Die vier Freunde hatten auf den Zug nach Hamburg gewartet, der junge Rollstuhlfahrer sei ein wenig hin- und hergefahren. „Wir hatten ihn noch gesehen, dann hörten wir ein Rumpeln und plötzlich war er weg“, erzählt Paul Haeckermann. Die Freunde sind daraufhin sofort zur Bahnsteigkante gerannt, „denn wir wussten, dass der Zug in den nächsten Minuten kommt“. Und während Philipp Blanken mit der Leitstelle telefonierte, haben die anderen gemeinsam mit Andrej Den Hoed, der das Ganze gesehen hatte und ebenfalls sofort zu Hilfe geeilt war, Paul Laarz aus dem Gleisbett geholfen und Erste Hilfe geleistet. „Ich war zu nah an den Gleisen und dann bin ich reingefahren – ich dachte schon, das wäre das Ende“, erinnert sich der Werke-Bewohner an diesen Schreckmoment zurück.
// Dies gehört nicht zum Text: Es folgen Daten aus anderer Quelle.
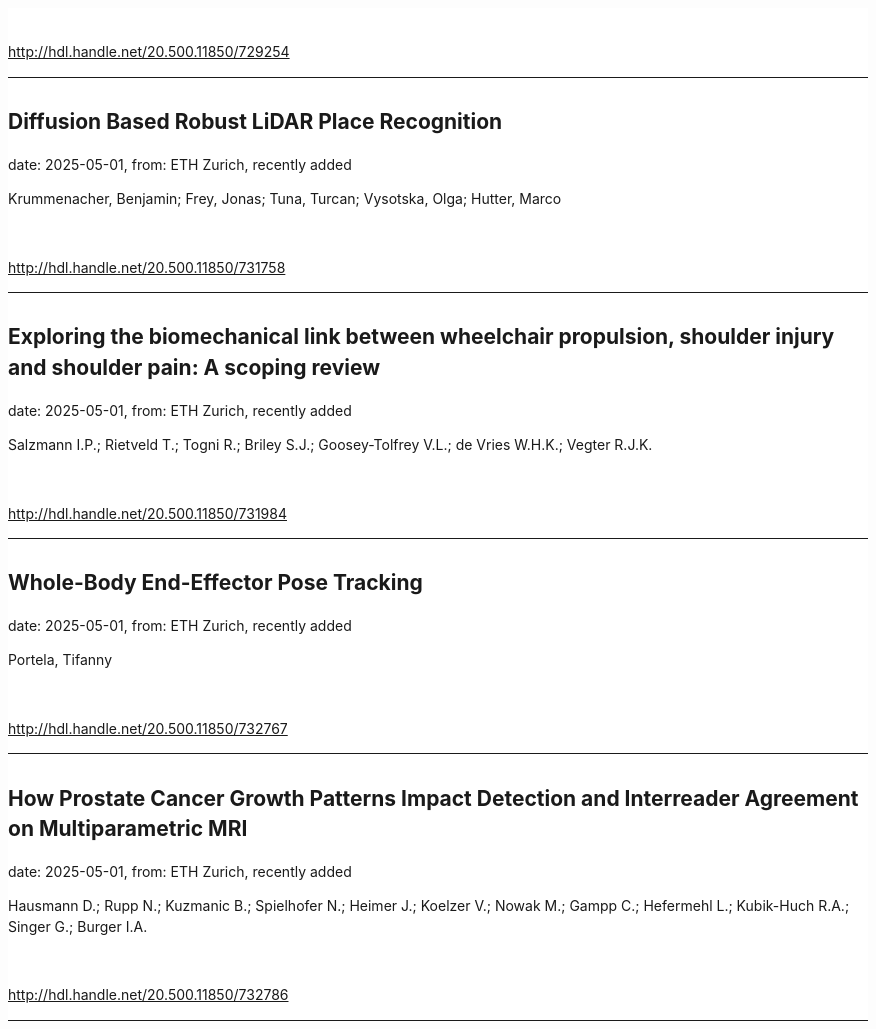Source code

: <br> 

<http://hdl.handle.net/20.500.11850/729254>

---

## Diffusion Based Robust LiDAR Place Recognition

date: 2025-05-01, from: ETH Zurich, recently added

Krummenacher, Benjamin; Frey, Jonas; Tuna, Turcan; Vysotska, Olga; Hutter, Marco 

<br> 

<http://hdl.handle.net/20.500.11850/731758>

---

## Exploring the biomechanical link between wheelchair propulsion, shoulder injury and shoulder pain: A scoping review

date: 2025-05-01, from: ETH Zurich, recently added

Salzmann I.P.; Rietveld T.; Togni R.; Briley S.J.; Goosey-Tolfrey V.L.; de Vries W.H.K.; Vegter R.J.K. 

<br> 

<http://hdl.handle.net/20.500.11850/731984>

---

## Whole-Body End-Effector Pose Tracking

date: 2025-05-01, from: ETH Zurich, recently added

Portela, Tifanny 

<br> 

<http://hdl.handle.net/20.500.11850/732767>

---

## How Prostate Cancer Growth Patterns Impact Detection and Interreader Agreement on Multiparametric MRI

date: 2025-05-01, from: ETH Zurich, recently added

Hausmann D.; Rupp N.; Kuzmanic B.; Spielhofer N.; Heimer J.; Koelzer V.; Nowak M.; Gampp C.; Hefermehl L.; Kubik-Huch R.A.; Singer G.; Burger I.A. 

<br> 

<http://hdl.handle.net/20.500.11850/732786>

---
Doch ohne Zögern haben die Freunde, die teilweise Mitglieder der Freiwilligen Feuerwehr sind, und der Taxifahrer gehandelt. Anschließend haben sie gewartet, bis Paul Laarz sicher im Krankenwagen saß und der Rollstuhl, den sie ebenfalls noch holen konnten, verstaut war.
Aus den Augen, aus dem Sinn? Nicht ganz: Dass an diesem Abend neben den Lebensrettern – nur Andrej Den Hoed konnte leider nicht dabei sein – auch der Gerettete mit am Tisch sitzt, ist einem Zufall zu verdanken. Genauer gesagt: „Einer 26er Hollandaise Huhn“, erzählt Haeckermann und lacht. Dank der Auslieferung einer Pizza in seinem Zweitjob hat er ein paar Wochen später Paul Laarz wiedergetroffen. Nach zwei Wochen im Krankenhaus und mehreren Frakturen im Gesicht geht es diesem heute schon deutlich besser. „Nur durch einen Metalldetektor darf ich erstmal nicht“, sagt er und grinst.
Ein wenig Zeitdruck sei schon da gewesen, geben die Vier im Nachhinein zu – die Lichter des Zuges hatten sie in der Ferne bereits bemerkt. Aber nicht zu helfen, sei keine Option gewesen. Auch weitere Wartende seien dazu gekommen, hätten ihre Hilfe angeboten, erinnern sich die Freunde. Natürlich müsse man immer vorsichtig sein und an den Eigenschutz denken, betonen sowohl Torsten Oestmann als auch Jörg Wesemann – Warnungen sind gerechtfertigt. Auch die Familien, die zum Teil im Rathaus dabei sind, waren zunächst in Sorge, als sie von der Aktion gehört haben. Doch letztlich „habt ihr ein Menschenleben gerettet, nicht lange überlegt, sondern gehandelt“, betont der Bürgermeister. Und darauf sind die Eltern mächtig stolz, das merkt man ihnen an. „Ihr habt das zusammen gemacht, automatisch. Das ist total klasse“, schließt sich der Rotenburger Polizeichef an.
Und auch Thorsten Tillner lobt: „Das ist ziviles Engagement, wie ich es mir wünsche.“ Das habe er selber schon deutlich anders erlebt. „Das spricht für Rotenburg!“ Als Anerkennung für die Rettung hatte Bürgermeister Torsten Oestmann Rotenburger Zehner dabei, doch das besondere Dankeschön überreichte Thorsten Tillner: „Wir haben überlegt, wie wir euch eine Freude machen können“, so der Werke-Geschäftsführer. Die Antwort fand sich an einem Wochenende im Juni: Die Lebensretter bekommen Wochenendtickets für das Hurricane in Scheeßel. Und auf der Dienststelle der Polizei auf dem Festival sind sie ebenfalls zu einem Blick hinter die Kulissen eingeladen.